▶ **TASK ITEM**
Beginning with the line that holds "ΒΟΥΛΕΥΤΙΚΕΣ 2026", output every remaining line of the material below exactly, and include none of the pictures.

▶ **MATERIAL FOR THIS TASK**
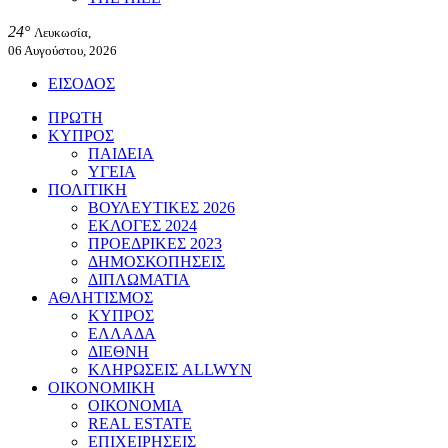
24°
Λευκωσία,
06 Αυγούστου, 2026
ΕΙΣΟΔΟΣ
ΠΡΩΤΗ
ΚΥΠΡΟΣ
ΠΑΙΔΕΙΑ
ΥΓΕΙΑ
ΠΟΛΙΤΙΚΗ
ΒΟΥΛΕΥΤΙΚΕΣ 2026
ΕΚΛΟΓΕΣ 2024
ΠΡΟΕΔΡΙΚΕΣ 2023
ΔΗΜΟΣΚΟΠΗΣΕΙΣ
ΔΙΠΛΩΜΑΤΙΑ
ΑΘΛΗΤΙΣΜΟΣ
ΚΥΠΡΟΣ
ΕΛΛΑΔΑ
ΔΙΕΘΝΗ
ΚΛΗΡΩΣΕΙΣ ALLWYN
ΟΙΚΟΝΟΜΙΚΗ
ΟΙΚΟΝΟΜΙΑ
REAL ESTATE
ΕΠΙΧΕΙΡΗΣΕΙΣ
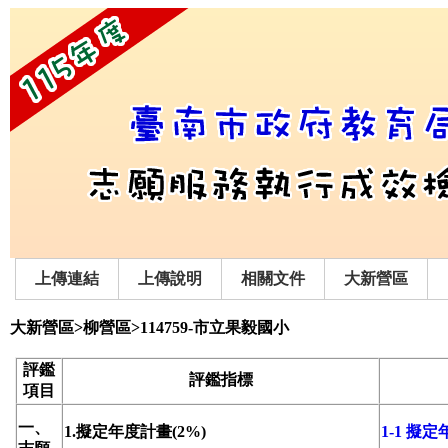
上傳連結
上傳說明
相關文件
大新營區
大新營區>柳營區>114759-市立果毅國小
評鑑
評鑑指標
項目
一、
1.擬定年度計畫(2%)
1-1 擬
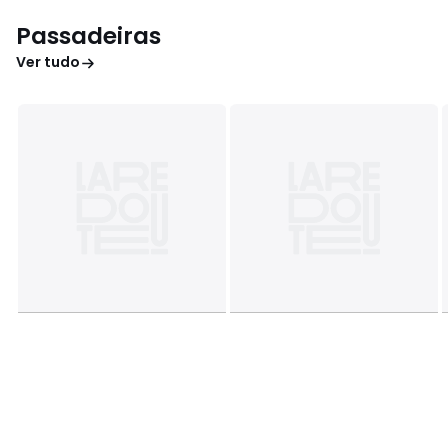
Passadeiras
Ver tudo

▶ **EXERCISE SOLUTION**
ΒΟΥΛΕΥΤΙΚΕΣ 2026
ΕΚΛΟΓΕΣ 2024
ΠΡΟΕΔΡΙΚΕΣ 2023
ΔΗΜΟΣΚΟΠΗΣΕΙΣ
ΔΙΠΛΩΜΑΤΙΑ
ΑΘΛΗΤΙΣΜΟΣ
ΚΥΠΡΟΣ
ΕΛΛΑΔΑ
ΔΙΕΘΝΗ
ΚΛΗΡΩΣΕΙΣ ALLWYN
ΟΙΚΟΝΟΜΙΚΗ
ΟΙΚΟΝΟΜΙΑ
REAL ESTATE
ΕΠΙΧΕΙΡΗΣΕΙΣ
上傳連結
上傳說明
相關文件
大新營區
大新營區>柳營區>114759-市立果毅國小
評鑑
評鑑指標
項目
一、
1.擬定年度計畫(2%)
1-1 擬
Passadeiras
Ver tudo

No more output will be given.